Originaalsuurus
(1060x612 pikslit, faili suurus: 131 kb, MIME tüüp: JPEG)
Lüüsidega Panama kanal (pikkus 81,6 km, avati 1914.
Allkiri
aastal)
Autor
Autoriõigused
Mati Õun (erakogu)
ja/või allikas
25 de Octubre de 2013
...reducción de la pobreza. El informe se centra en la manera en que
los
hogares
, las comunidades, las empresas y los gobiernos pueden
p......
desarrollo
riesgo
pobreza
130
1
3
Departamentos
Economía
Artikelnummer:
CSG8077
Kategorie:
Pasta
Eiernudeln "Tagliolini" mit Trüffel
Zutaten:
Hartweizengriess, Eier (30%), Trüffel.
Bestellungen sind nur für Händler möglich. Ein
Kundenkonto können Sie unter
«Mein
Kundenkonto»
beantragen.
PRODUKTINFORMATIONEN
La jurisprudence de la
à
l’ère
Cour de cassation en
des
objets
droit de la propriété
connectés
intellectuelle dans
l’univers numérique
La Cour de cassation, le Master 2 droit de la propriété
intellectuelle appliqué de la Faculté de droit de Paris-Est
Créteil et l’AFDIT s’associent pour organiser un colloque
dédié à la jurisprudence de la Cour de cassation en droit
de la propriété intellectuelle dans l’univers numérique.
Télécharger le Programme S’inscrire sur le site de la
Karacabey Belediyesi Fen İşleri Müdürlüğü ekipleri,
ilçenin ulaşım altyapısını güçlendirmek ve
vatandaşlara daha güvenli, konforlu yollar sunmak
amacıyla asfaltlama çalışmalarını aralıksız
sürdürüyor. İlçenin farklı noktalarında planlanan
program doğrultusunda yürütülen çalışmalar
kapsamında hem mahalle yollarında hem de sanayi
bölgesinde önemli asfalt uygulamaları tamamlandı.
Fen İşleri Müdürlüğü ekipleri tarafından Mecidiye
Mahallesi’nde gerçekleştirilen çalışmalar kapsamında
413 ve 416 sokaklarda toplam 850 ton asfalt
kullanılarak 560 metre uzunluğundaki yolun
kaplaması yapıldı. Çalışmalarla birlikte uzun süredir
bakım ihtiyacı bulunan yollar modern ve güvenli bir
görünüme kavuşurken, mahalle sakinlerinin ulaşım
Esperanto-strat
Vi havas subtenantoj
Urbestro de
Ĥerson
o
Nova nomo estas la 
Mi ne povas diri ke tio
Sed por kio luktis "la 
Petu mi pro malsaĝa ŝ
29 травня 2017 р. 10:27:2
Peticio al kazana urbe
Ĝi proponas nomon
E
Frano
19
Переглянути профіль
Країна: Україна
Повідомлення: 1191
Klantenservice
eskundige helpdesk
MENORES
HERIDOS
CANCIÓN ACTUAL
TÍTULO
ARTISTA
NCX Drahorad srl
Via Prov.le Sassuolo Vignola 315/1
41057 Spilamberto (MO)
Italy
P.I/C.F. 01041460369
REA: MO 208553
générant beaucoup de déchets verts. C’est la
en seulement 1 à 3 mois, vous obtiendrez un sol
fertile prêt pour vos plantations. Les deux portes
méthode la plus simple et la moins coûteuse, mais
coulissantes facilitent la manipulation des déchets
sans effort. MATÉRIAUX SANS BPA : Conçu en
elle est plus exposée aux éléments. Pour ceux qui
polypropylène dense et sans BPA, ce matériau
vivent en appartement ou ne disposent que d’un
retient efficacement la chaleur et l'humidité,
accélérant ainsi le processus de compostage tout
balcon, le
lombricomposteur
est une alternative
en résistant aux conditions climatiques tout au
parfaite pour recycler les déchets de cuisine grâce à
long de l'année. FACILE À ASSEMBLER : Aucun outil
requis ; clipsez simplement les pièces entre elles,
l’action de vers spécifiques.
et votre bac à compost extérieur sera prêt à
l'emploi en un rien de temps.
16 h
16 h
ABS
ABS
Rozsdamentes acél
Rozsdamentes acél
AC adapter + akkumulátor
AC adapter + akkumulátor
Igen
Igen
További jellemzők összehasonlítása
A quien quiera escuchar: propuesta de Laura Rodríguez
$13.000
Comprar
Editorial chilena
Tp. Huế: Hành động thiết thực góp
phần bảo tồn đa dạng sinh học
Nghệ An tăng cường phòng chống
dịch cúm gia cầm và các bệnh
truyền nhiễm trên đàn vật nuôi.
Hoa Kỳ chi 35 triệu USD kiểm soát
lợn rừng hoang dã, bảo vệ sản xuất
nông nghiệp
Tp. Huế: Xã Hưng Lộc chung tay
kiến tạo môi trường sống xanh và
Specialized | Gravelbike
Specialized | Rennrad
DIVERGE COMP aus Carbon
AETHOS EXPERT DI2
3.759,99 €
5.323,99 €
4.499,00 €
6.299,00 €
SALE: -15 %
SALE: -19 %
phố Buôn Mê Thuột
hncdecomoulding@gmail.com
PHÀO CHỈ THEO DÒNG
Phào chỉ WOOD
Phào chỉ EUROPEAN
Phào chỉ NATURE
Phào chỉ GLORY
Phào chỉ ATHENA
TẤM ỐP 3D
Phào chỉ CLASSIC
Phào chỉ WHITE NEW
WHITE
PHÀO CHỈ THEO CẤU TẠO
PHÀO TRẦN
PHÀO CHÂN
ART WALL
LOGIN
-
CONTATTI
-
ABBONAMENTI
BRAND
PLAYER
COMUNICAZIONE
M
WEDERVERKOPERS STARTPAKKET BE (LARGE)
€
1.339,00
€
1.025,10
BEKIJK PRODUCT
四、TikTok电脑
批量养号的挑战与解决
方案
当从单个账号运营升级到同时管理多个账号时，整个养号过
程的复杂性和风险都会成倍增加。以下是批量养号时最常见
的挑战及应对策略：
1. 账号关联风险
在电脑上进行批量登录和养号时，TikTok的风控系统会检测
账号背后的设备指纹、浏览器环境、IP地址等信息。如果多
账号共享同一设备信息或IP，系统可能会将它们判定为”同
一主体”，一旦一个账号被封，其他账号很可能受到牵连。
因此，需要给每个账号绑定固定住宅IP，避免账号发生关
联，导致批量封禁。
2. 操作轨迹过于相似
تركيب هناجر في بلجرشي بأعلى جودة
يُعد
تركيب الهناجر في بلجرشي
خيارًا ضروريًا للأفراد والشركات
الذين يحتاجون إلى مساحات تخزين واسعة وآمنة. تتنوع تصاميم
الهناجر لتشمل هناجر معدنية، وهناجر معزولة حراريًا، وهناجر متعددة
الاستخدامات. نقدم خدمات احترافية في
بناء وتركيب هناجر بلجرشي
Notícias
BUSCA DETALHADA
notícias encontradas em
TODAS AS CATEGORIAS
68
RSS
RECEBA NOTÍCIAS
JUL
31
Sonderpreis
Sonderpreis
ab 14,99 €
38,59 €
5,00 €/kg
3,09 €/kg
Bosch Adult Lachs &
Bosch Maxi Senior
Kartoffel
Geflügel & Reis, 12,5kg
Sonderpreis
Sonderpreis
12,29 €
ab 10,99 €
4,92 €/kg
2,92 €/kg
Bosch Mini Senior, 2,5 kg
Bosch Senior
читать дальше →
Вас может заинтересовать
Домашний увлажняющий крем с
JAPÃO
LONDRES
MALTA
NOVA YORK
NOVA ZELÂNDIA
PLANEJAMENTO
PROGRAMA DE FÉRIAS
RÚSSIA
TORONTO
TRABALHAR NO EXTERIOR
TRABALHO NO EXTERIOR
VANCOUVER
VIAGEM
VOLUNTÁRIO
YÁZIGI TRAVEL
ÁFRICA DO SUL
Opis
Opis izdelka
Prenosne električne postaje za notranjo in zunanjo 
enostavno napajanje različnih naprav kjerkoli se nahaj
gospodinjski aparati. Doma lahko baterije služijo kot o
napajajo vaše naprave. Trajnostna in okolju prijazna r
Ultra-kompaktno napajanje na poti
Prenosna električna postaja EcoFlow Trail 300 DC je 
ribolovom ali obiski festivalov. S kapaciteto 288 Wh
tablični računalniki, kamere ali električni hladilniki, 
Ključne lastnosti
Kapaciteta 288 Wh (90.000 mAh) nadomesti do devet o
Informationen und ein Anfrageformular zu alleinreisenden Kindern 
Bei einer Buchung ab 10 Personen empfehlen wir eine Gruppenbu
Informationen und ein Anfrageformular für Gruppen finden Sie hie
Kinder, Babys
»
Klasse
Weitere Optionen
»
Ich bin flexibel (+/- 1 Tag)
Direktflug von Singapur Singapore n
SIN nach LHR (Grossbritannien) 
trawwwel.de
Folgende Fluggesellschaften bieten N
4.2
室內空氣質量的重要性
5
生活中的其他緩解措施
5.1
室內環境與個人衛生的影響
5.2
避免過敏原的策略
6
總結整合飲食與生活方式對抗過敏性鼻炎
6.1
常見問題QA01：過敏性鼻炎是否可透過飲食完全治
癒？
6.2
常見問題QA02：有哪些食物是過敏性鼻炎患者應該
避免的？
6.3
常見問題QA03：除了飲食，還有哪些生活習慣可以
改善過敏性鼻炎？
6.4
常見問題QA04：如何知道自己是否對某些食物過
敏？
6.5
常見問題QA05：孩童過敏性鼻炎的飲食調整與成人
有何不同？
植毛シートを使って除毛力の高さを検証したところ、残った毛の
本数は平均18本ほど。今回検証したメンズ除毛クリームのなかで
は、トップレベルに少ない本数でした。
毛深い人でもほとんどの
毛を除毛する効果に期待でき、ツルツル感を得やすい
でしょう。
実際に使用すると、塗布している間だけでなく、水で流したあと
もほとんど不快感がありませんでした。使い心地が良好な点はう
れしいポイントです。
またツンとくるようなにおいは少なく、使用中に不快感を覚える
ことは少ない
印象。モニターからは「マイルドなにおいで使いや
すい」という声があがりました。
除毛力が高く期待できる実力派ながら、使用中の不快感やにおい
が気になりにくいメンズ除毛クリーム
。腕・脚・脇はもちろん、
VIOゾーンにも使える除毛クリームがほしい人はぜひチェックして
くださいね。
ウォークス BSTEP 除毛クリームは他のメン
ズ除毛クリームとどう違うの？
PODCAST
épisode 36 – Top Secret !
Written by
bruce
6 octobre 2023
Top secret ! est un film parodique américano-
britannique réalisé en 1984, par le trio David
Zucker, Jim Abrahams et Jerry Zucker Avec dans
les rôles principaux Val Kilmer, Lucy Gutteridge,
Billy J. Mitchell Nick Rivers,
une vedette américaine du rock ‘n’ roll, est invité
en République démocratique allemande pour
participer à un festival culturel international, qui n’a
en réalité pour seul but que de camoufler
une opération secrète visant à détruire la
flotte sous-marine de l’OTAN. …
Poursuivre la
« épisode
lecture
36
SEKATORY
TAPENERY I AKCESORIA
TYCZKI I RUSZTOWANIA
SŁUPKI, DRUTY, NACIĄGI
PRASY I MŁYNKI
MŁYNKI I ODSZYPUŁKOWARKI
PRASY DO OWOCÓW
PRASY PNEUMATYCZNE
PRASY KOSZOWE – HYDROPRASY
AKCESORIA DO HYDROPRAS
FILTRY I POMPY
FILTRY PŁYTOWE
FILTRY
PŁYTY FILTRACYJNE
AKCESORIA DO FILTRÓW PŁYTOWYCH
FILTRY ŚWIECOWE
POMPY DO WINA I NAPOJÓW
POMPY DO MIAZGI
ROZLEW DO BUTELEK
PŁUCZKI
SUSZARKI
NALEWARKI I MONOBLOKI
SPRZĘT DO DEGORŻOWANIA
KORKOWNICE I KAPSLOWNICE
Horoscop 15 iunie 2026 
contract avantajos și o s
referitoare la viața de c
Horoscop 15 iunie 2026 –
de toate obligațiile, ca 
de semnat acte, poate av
========================================
Written task: Substitute "crecimiento" for "desarrollo" in the records, from their start through the line containing "Departamentos", and give back only those lines with nothing else changed.

Response:
Originaalsuurus
(1060x612 pikslit, faili suurus: 131 kb, MIME tüüp: JPEG)
Lüüsidega Panama kanal (pikkus 81,6 km, avati 1914.
Allkiri
aastal)
Autor
Autoriõigused
Mati Õun (erakogu)
ja/või allikas
25 de Octubre de 2013
...reducción de la pobreza. El informe se centra en la manera en que
los
hogares
, las comunidades, las empresas y los gobiernos pueden
p......
crecimiento
riesgo
pobreza
130
1
3
Departamentos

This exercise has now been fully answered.